AI response strategies not adequately tested‚ says UN official

Although most countries have been planning for a possible avian influenza pandemic, many response strategies have not been adequately tested and might be invalid once the next pandemic actually starts, said Dr. David Nabarro, United Nations system influenza coordinator.

October 24, 2008—Although most countries have been planning for a possible avian influenza pandemic, many response strategies have not been adequately tested and might be invalid once the next pandemic actually starts, Dr. David Nabarro, United Nations system influenza coordinator, told correspondents at a recent press conference.

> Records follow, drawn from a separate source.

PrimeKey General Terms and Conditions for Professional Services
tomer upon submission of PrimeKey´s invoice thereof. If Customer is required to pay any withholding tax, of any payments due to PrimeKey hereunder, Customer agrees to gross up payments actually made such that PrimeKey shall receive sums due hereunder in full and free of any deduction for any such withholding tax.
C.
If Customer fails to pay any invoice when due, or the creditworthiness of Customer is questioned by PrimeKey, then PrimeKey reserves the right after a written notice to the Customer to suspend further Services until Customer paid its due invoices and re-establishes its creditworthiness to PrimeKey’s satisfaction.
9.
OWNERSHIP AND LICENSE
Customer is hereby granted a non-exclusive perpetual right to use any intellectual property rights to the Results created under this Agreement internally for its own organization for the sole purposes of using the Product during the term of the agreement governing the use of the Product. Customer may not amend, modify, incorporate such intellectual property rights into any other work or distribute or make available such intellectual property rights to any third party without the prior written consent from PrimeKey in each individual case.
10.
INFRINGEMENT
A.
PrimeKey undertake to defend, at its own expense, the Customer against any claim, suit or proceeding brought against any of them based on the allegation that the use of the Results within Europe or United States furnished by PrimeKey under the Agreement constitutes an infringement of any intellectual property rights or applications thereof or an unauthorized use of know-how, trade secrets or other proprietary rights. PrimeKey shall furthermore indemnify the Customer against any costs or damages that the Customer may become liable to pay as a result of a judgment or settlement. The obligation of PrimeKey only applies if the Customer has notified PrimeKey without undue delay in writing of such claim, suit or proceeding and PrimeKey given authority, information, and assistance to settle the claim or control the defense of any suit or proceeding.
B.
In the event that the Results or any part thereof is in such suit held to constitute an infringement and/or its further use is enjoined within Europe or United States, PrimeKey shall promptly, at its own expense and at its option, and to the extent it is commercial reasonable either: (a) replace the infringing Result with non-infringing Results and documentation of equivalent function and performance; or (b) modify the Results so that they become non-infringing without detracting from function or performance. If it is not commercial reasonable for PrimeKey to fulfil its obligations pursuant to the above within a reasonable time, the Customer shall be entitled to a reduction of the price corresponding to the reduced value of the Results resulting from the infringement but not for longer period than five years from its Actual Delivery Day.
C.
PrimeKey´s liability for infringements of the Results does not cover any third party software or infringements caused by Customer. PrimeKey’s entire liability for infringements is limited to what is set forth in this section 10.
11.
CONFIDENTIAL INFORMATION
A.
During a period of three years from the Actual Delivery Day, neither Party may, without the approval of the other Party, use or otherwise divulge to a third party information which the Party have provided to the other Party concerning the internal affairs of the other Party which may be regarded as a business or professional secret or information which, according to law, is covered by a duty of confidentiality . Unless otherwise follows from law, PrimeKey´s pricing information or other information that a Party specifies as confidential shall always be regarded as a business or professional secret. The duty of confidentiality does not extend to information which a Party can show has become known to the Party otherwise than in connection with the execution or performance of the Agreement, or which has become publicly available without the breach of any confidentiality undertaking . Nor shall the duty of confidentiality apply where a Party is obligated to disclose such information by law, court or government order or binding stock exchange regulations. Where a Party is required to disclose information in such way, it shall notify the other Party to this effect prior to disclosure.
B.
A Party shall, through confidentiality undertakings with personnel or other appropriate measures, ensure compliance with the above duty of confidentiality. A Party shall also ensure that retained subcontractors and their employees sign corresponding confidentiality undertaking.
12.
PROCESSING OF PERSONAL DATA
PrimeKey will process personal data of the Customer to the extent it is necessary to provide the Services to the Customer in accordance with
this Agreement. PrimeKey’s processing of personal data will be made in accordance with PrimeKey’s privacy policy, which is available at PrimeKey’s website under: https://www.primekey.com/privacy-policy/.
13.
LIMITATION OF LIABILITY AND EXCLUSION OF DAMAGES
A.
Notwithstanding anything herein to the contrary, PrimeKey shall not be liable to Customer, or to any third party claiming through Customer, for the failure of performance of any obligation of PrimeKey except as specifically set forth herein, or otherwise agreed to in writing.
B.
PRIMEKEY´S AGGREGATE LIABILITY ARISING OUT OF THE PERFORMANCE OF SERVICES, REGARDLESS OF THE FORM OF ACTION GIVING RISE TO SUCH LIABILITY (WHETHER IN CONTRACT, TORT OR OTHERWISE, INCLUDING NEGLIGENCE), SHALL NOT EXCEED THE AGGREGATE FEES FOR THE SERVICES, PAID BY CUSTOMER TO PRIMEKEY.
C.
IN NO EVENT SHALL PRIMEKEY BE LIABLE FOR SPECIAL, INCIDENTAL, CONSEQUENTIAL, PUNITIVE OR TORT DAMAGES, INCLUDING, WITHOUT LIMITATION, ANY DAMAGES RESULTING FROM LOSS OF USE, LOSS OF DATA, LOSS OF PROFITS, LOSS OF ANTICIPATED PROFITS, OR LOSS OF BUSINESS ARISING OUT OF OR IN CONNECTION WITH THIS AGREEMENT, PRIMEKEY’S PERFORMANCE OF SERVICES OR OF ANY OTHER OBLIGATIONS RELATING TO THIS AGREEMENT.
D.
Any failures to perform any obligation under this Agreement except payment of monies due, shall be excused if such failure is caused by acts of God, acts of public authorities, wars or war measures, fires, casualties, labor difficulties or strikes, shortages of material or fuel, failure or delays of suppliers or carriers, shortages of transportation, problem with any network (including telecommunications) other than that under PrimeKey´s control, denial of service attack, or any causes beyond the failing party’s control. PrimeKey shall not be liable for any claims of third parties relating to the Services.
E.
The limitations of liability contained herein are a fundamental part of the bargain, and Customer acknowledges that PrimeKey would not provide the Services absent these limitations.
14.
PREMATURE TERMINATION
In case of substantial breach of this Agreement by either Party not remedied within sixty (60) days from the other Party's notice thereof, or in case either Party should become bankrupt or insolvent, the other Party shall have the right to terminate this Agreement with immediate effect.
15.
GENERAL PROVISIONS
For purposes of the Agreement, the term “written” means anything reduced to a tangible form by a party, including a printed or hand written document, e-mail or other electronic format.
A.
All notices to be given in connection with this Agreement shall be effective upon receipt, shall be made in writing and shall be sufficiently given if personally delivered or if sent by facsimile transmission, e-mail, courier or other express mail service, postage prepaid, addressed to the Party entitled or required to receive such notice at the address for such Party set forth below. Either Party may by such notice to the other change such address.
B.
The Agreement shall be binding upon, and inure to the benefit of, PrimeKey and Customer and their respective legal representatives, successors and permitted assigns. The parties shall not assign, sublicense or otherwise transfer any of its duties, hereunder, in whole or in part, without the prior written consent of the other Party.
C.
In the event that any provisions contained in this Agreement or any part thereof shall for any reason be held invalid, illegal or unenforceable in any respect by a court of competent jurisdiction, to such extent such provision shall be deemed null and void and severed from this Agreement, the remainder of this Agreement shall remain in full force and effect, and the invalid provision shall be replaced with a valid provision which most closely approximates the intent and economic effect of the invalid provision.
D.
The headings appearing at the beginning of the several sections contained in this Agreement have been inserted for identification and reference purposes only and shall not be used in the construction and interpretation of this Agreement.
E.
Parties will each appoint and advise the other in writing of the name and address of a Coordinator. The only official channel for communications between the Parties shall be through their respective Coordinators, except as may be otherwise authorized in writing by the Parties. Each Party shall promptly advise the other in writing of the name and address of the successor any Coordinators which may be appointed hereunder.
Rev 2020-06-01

Introducing the “Fourth Global Progress Report on Responses to Avian Influenza and State of Pandemic Readiness,” Nabarro said the continuing lack of preparedness remained a cause for concern, especially since the report came on the heels of a World Bank study released earlier this month that suggested that the economic cost of a worldwide influenza pandemic could top $3 trillion. That would be equivalent to a global loss in gross domestic product of nearly 5%.

“When planning for an extraordinary concern like an influenza pandemic, it’s not enough just to have written a plan and have everybody signing off on it,” said Nabarro. “You also have to check it, test it and make sure that it works, and then revise [it] on the basis of assimilation”.

Of the 148 countries that provided data for the report—which was produced jointly by the United Nations and the World Bank—53% said they had tested their plans in the last 12 months, but only one-quarter had done so at all levels of government. Furthermore, only 38% had incorporated lessons learned from testing the plans into revising them, Nabarro said.

He added that the threat of an influenza pandemic was still the same as it was three or four years ago. Although nations were concentrating on one particular “bird flu” virus that might be the cause of the next influenza, any influenza virus could cause a pandemic, and no one could say for certain when the next pandemic would come, where it would start, or how severe it might be. Preparedness should be done by and among governments, and should engage the private sector, civil society, the media and other international bodies, added Nabarro.

Highlighting other sections of the report, he said the world had been battling “bird flu” caused by the highly pathogenic H5N1 avian influenza type A virus for the last five years. That was because it had caused major problems in poultry systems, and could possibly mutate into a form easily and rapidly transmissible between humans. Sustained transmission of the virus among humans, however, had not yet occurred, although there had been several hundred sporadic human cases.

No countries had reported that their poultry were newly infected by the H5N1 avian influenza virus in the first nine months of 2008, as compared with four in the same period last year. Only 20 countries that had previously reported infections experienced outbreaks between January and September 2008, down from 25 in the corresponding 2007 period. Nabarro expressed concern with the situation in Nigeria—which had recently announced its first H5N1 outbreak in nearly 10 months—and also in nearby Togo, which also had a recent outbreak.